Nearly every year at Christmastime since I was, oh, maybe 15 I have read a book called "Daddy Long Legs" by Jean Webster. It's certainly a younger person's novel. But I continue to read it nonetheless. I think I received it for Christmas, and now it is part of the delights of the Season. It was first published in 1912 so I always feel old-fashioned and cozy when I read it. It is essentially a love story about an orphan that is sent to college by a mysterious benefactor. I love the descriptions of her college life, her minimal expenses, her clothes, her adventures. It transports me.
This year, however, I had a much different experience with this reading. In all years past, I could collapse into the reading and disregard everything else. Now that I'm a mom, that is not possible, and I found myself begrudging that reality. Then I found myself feeling guilty about begrudging it.
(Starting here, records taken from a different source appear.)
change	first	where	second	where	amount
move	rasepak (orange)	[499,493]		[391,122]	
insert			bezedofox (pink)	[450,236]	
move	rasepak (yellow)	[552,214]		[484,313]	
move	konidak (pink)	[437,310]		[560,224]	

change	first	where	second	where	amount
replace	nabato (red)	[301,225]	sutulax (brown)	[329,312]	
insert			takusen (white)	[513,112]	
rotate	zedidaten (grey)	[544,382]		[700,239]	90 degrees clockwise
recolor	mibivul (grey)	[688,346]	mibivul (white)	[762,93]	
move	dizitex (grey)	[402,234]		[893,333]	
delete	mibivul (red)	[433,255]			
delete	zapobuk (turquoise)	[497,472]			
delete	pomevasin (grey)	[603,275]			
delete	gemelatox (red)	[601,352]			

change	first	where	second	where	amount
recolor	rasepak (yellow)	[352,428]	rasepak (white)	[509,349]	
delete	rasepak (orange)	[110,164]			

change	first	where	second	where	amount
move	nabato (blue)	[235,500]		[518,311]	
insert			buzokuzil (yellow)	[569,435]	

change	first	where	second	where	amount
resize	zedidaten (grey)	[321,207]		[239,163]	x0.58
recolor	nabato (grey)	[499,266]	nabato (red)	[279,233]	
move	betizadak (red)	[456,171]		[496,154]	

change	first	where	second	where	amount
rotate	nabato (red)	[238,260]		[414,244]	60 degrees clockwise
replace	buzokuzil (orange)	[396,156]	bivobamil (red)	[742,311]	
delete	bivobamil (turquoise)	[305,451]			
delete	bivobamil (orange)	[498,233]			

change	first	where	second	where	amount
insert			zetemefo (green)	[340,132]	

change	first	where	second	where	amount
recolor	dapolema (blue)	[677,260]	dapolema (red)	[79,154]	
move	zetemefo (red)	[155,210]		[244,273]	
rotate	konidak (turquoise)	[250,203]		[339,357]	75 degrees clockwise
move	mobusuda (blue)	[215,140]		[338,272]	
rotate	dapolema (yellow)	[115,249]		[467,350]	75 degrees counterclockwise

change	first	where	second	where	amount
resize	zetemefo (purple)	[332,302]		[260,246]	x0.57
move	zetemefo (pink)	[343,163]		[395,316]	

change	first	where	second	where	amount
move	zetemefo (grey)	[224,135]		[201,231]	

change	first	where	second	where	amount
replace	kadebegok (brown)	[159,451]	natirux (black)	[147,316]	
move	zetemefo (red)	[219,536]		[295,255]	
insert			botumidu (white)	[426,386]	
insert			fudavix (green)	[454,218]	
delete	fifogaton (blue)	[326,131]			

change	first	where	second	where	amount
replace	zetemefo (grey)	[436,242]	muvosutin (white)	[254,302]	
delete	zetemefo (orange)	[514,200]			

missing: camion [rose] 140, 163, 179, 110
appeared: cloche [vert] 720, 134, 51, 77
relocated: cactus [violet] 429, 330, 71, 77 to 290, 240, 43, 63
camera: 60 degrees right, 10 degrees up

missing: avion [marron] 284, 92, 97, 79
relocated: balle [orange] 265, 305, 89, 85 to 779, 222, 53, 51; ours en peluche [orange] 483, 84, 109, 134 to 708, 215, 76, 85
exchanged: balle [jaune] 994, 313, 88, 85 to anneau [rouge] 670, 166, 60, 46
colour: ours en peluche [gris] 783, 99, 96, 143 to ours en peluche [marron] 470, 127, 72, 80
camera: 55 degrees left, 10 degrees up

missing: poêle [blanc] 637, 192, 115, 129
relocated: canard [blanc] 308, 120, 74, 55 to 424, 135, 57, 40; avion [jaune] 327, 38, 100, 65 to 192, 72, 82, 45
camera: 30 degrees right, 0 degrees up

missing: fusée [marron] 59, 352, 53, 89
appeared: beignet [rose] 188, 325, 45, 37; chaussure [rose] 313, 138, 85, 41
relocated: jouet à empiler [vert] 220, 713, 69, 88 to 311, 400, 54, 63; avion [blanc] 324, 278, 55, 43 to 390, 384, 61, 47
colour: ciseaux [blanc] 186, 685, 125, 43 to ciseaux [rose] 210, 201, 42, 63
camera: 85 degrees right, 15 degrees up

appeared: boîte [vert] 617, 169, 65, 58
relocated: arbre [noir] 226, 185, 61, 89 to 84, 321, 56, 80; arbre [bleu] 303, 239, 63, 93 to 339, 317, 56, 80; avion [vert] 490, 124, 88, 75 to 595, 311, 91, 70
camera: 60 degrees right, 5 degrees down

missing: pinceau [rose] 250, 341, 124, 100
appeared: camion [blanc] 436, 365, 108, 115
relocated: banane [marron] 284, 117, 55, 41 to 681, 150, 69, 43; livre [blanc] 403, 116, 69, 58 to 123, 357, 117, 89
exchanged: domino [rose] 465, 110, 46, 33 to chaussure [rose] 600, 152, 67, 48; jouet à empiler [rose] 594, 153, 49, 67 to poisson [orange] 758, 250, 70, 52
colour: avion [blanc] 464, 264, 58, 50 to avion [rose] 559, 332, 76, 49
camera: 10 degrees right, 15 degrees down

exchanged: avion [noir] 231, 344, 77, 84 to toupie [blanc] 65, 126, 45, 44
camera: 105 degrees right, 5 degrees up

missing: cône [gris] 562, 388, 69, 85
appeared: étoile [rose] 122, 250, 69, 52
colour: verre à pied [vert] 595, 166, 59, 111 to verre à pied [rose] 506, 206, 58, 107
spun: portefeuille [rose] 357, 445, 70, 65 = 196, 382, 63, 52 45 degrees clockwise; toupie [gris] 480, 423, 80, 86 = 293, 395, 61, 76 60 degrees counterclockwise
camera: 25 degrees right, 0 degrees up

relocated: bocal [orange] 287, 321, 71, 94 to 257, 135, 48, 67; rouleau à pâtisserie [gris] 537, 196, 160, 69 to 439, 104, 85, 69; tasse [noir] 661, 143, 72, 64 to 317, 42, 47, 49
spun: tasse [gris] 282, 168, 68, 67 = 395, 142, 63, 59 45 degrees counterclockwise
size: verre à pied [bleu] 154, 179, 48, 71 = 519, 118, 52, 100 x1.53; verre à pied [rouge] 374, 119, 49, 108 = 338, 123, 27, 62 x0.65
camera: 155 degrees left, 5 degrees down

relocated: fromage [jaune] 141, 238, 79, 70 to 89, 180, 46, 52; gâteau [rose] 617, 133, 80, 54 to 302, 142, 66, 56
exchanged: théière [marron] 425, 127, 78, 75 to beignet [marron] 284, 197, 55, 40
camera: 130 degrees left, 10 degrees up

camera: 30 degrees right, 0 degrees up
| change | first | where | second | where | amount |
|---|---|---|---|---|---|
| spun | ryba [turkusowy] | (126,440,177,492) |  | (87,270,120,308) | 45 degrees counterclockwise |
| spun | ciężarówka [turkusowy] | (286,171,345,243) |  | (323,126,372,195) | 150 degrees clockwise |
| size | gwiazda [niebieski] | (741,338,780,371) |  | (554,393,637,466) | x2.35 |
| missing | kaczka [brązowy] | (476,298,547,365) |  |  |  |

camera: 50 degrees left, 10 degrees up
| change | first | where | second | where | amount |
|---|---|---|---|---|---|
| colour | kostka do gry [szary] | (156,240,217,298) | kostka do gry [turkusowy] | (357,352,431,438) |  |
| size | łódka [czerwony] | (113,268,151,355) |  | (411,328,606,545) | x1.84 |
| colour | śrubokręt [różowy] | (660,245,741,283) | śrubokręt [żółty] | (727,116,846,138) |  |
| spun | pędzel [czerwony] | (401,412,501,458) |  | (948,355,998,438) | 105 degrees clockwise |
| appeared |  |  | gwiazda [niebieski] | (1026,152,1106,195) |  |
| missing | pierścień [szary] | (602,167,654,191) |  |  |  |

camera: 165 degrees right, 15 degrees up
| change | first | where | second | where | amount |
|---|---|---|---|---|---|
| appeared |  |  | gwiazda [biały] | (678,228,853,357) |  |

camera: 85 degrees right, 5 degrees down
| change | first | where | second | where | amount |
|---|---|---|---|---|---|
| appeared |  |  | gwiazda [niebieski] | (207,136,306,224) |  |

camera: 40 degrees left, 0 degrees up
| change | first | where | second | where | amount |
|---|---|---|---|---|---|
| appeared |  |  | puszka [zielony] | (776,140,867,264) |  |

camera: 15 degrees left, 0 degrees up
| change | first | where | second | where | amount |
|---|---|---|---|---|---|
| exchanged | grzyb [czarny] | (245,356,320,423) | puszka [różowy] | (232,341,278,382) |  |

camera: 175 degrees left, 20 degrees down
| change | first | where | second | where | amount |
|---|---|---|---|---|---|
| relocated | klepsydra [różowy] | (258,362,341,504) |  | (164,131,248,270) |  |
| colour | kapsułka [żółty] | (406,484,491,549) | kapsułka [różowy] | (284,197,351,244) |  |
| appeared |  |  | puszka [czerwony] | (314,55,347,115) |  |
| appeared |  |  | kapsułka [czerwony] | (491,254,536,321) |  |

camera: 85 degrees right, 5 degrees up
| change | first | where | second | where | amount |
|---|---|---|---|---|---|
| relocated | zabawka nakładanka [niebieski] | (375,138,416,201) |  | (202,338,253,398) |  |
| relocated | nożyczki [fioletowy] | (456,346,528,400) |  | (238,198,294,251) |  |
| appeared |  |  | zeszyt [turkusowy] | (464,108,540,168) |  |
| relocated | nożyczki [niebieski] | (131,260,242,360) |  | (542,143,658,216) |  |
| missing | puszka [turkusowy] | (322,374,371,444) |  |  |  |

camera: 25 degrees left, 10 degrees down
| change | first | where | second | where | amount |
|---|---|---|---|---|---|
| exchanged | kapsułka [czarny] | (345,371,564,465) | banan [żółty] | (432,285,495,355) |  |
Then I felt aged. As with everything in the whole universe that I experience through the new lens of motherhood, I could not have imagined that my beloved yearly ritual would feel so altered. And its not just the lack of feeling carefree as I read it, but how much I feel all the feelings that the story conjures. Oiy, the feelings.
Last night I finished the book. Always bittersweet. Now I return to "The Agony and the Ecstasy" and the drama of the Sistine Chapel. But I might have to wait a couple of days, to let the sweet simplicity of my yearly escapism remain a bit longer.